RE: India Plate
May 8, 2020 at 2:38 am
(This post was last modified: May 8, 2020 at 2:55 am by Anomalocaris.)
(May 7, 2020 at 8:16 pm)Gawdzilla Sama Wrote:(May 7, 2020 at 6:27 pm)Anomalocaris Wrote: Well, that depends on how one defines language.No, it doesn't.
Quote:Pangaea or Pangea ( /pænˈdʒiːə/[1]) was a supercontinent that existed during the late Paleozoic and early Mesozoic eras.[2][3] It assembled from earlier continental units approximately 335 million years ago, and it began to break apart about 175 million years ago.[4] In contrast to the present Earth and its distribution of continental mass, Pangaea was centred on the Equator and surrounded by the superocean Panthalassa. Pangaea is the most recent supercontinent to have existed and the first to be reconstructed by geologists.

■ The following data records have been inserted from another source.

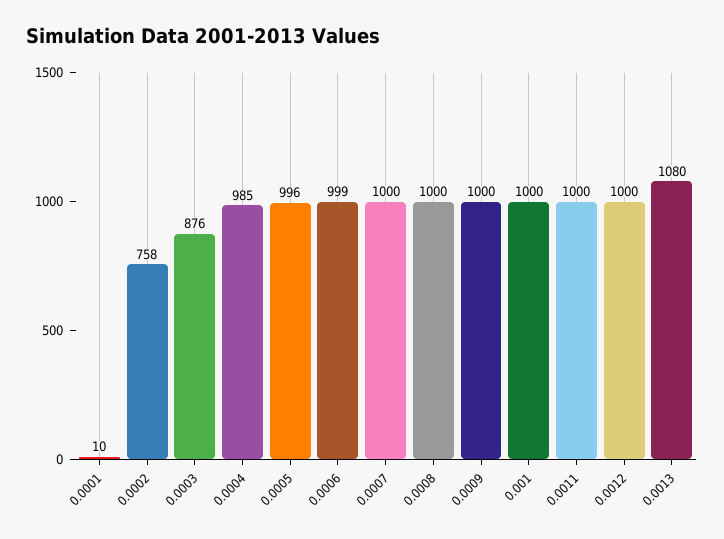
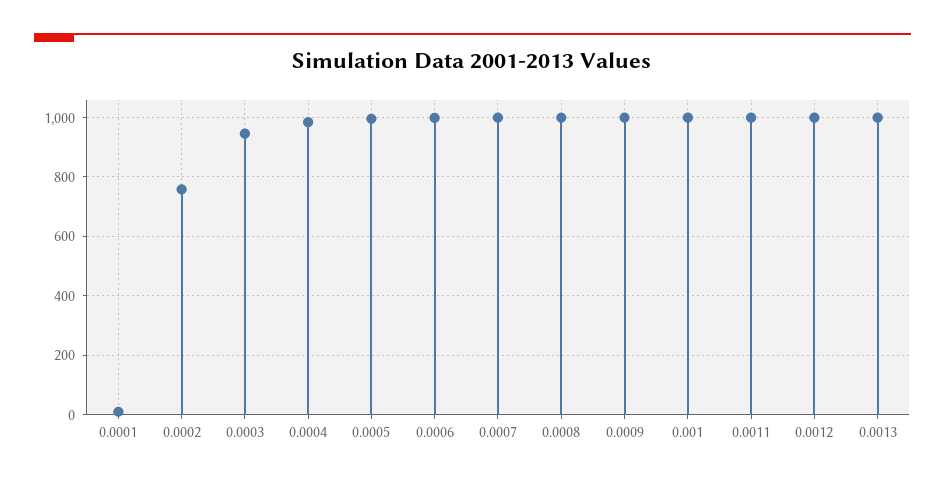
0.0003: 876 -> 950
0.0013: 1080 -> 1000

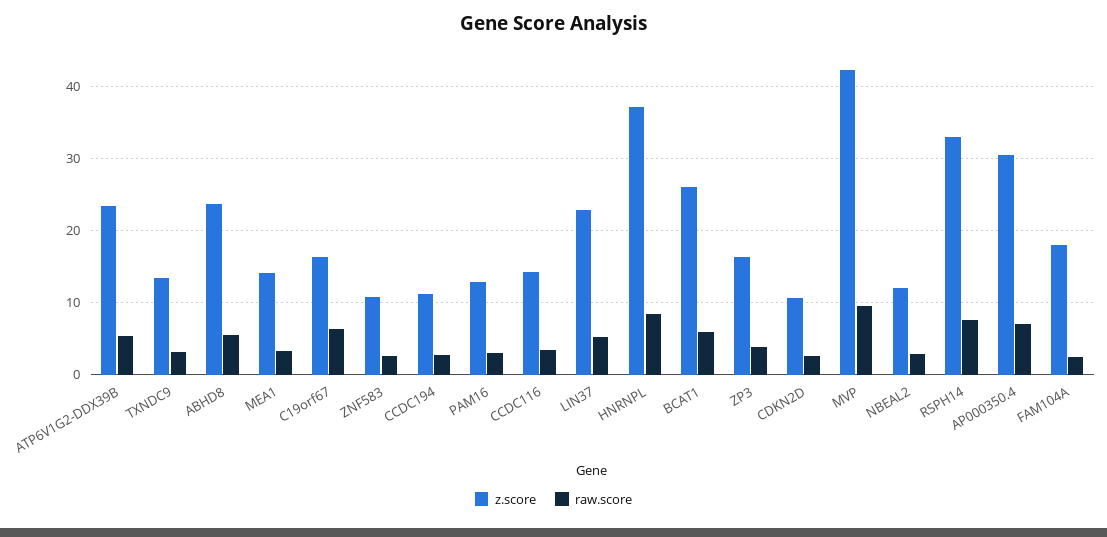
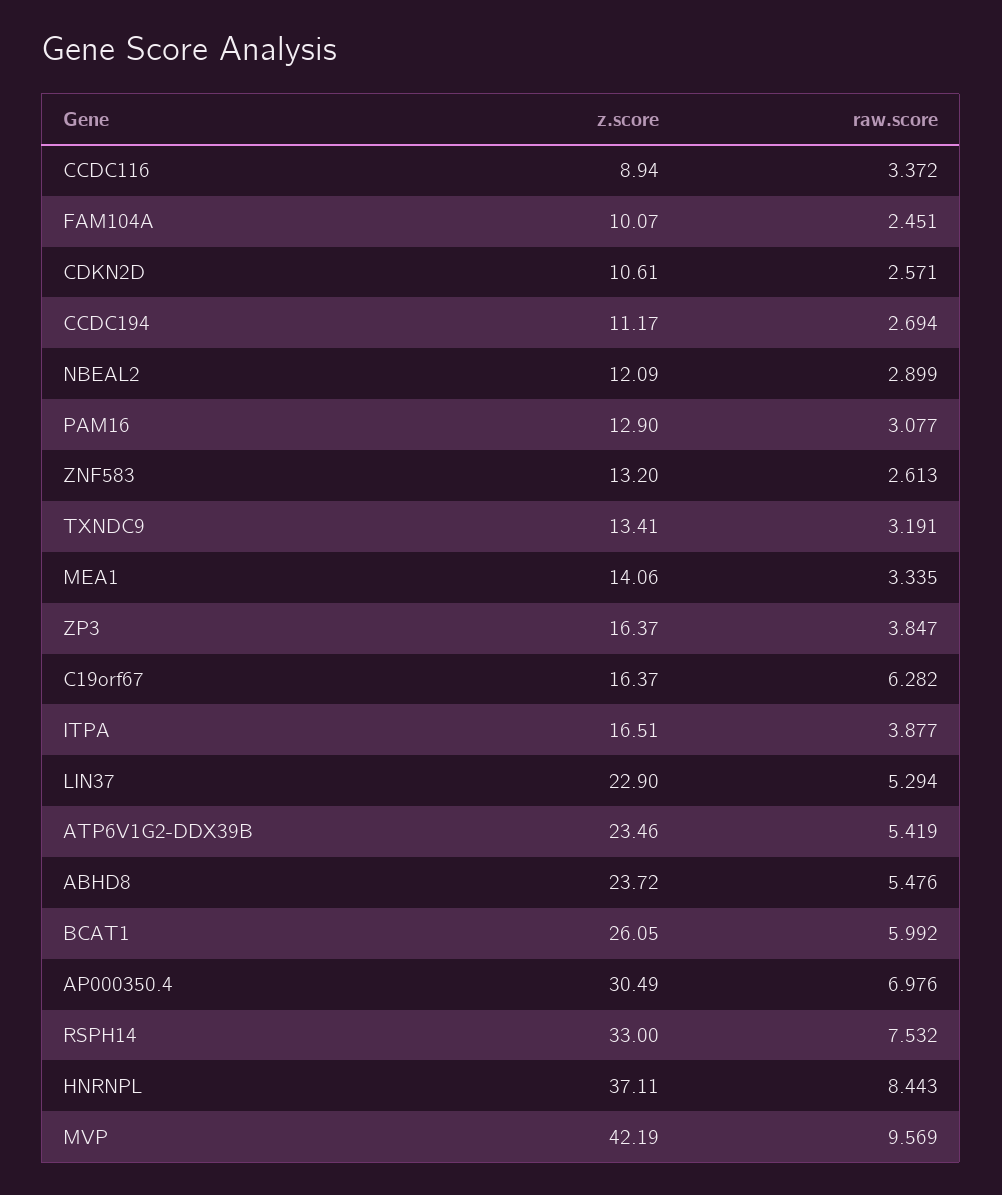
z.score, ZNF583: 11 -> 13.2
z.score, CCDC116: 14 -> 8.94
z.score, FAM104A: 18 -> 10.07
z.score, ITPA: none -> 16.51
raw.score, ITPA: none -> 3.877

I know when Pangea assembled and when it fragmented. The question is what level of communication sophistication are animals of that era capable of, and at what level of sophistication would we call the communication language.
(May 7, 2020 at 8:39 pm)Deesse23 Wrote:(May 7, 2020 at 8:16 pm)Gawdzilla Sama Wrote: No, it doesn't.Maybe dinosaur language?
Well, 3 things.
1. Many dinosaurs have anatomical features interpreted to support specialized vocalization.
2. One branch of dinosaurs is directly ancestral to birds, and likely possessed brains organized similarly to birds.
3. Of all animals ever studied, babbler birds come closest to having a human like auditory language. Closer than possessed by any extent primate. https://www.sciencedaily.com/releases/20...152230.htm
This doesn’t prove any dinosaurs had language precursors. But if you were to ask me whether it is plausible that babbler like capability for language precursors may have existed in bird lineage all the way back to non-avian dinosaurs, I would say nothing rules it out.